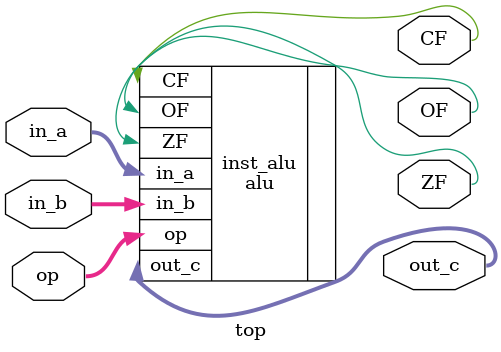
<source format=v>
module top (in_a,in_b,op,out_c,ZF,OF,CF);
    input [3:0] in_a; // 操作数a
    input [3:0] in_b; // 操作数b
    input [2:0] op; // 操作码
    output reg [3:0] out_c; // 运算结果
    output reg ZF; // 结果是否为0
    output reg OF; // 是否溢出
    output reg CF; // 是否有进位
    alu inst_alu(
      .in_a(in_a),
      .in_b(in_b),
      .op(op),
      .out_c(out_c),
      .ZF(ZF),
      .OF(OF),
      .CF(CF)
    );
endmodule


</source>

# Instruction
Search the data for the word "input" and copy each line where it appears.

# Answer space
    input [3:0] in_a; // 操作数a
    input [3:0] in_b; // 操作数b
    input [2:0] op; // 操作码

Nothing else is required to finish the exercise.